ABSTRACT

The educational legacy of the age of Romanticism is insightfully explored by Johann Aitken and other scholars such as John Willinsky, Kieran Egan, Madeleine Grumet, and Jane Roland Martin. As Aitken (1990) notes, the School of Romance at the end of the eighteenth century and beginning of the nineteenth century contained a view of childhood as

a condition of innocence and our source of hope rather than as a manifestation of original sin or miniature adulthood…the child, trailing clouds of glory is an apt symbol of the Romantic ideals of simplicity, innocence, wisdom and an innate harmony with the natural world, (p. 214)
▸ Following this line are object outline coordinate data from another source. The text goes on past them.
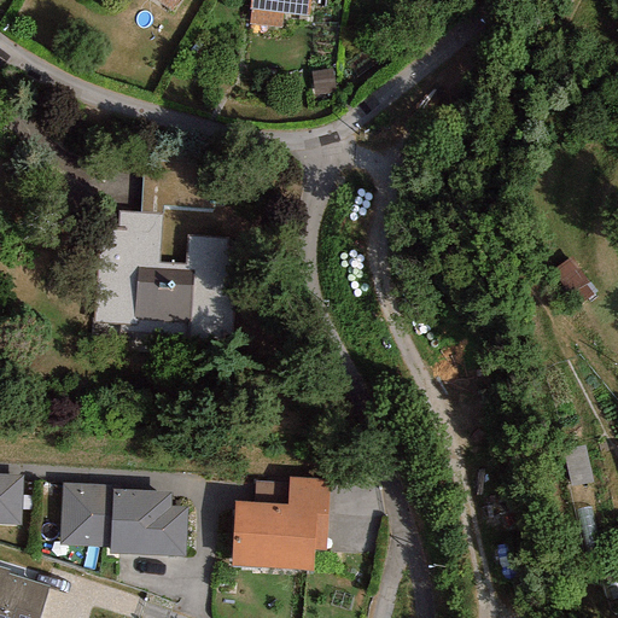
[(151,0),(172,12),(179,0),(151,0)]
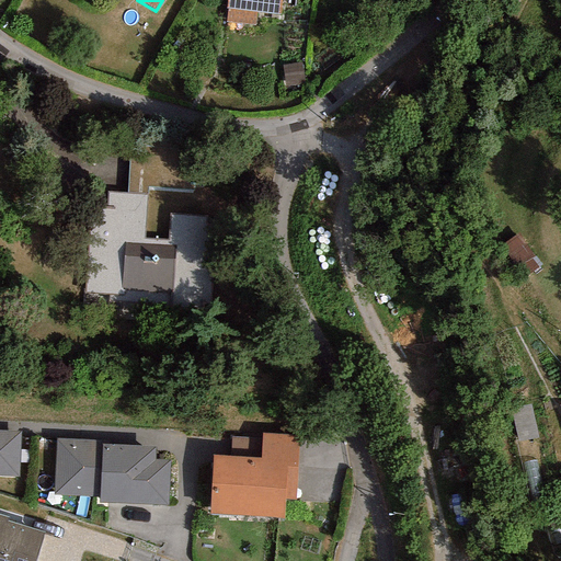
[(281,0),(226,0),(225,9),(228,9),(226,22),(254,25),(255,11),(279,14),(281,0)]
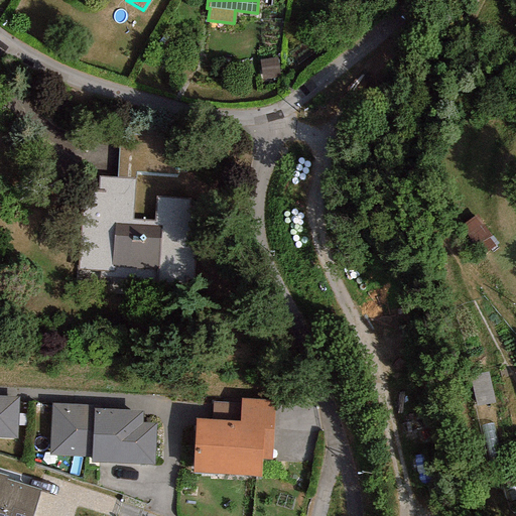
[(96,197),(80,196),(75,272),(198,280),(204,182),(185,181),(188,136),(121,132),(118,179),(98,177),(96,197)]
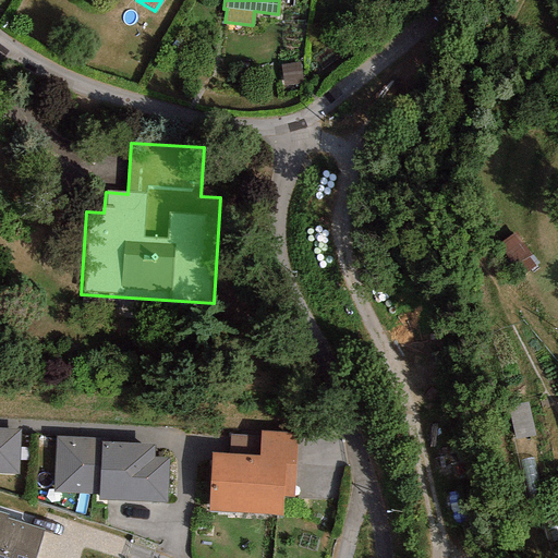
[(0,473),(19,474),(20,429),(0,428),(0,473)]
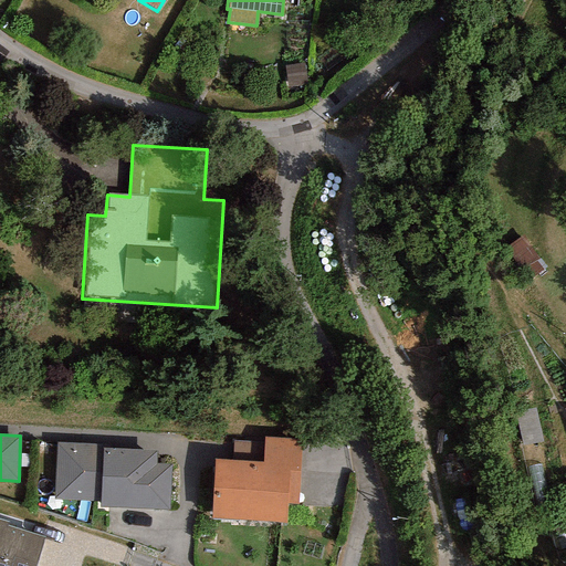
[(301,439),(264,437),(263,442),(262,462),(232,460),(215,459),(211,520),(285,523),(286,504),(297,504),(301,439)]
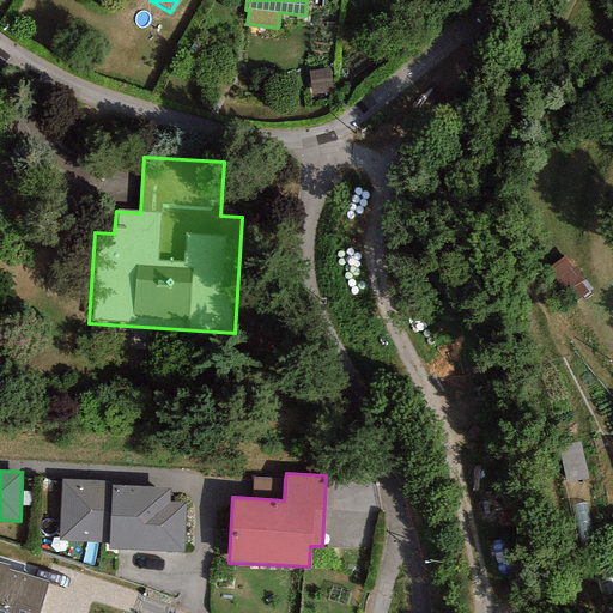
[(253,477),(252,498),(284,501),(285,479),(253,477)]
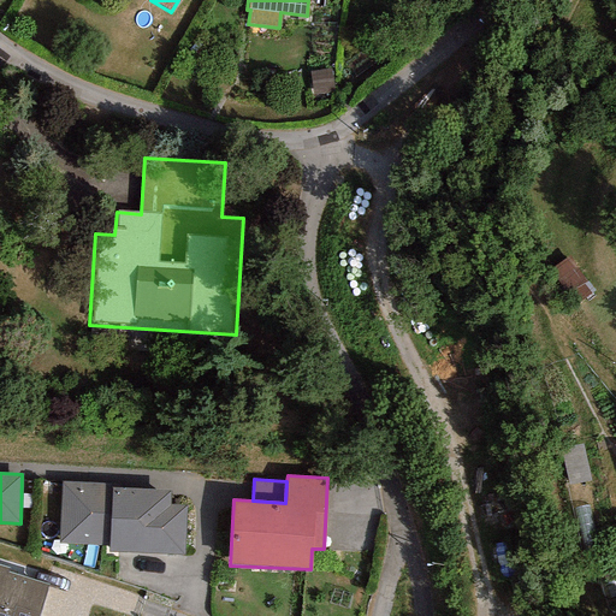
[(111,484),(60,483),(58,544),(107,545),(107,552),(184,555),(185,505),(170,505),(170,491),(111,489),(111,484)]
Aitken (1990) observes that ‘both Wordsworth and Coleridge congratulate themselves upon having retained something of their childhood selves in their adult lives’ (p. 215). Both poets situate the source of their poetic power in their memories of childhood and their desire to return to it. Aitken cites the Hall and Dennis Report, a Canadian curriculum document from the 1960s as the ultimate example of an incurably Romantic view:

Each [child] and everyone has the right to learn, to play, to laugh, to dream, to love, to dissent, to reach upward, and to be himself. Our children need to be treated as human beings-exquisite, complex, and elegant in their diversity. They must be made to feel that their education heralds the rebirth of an Age of Wonder (ibid, pp. 215-16).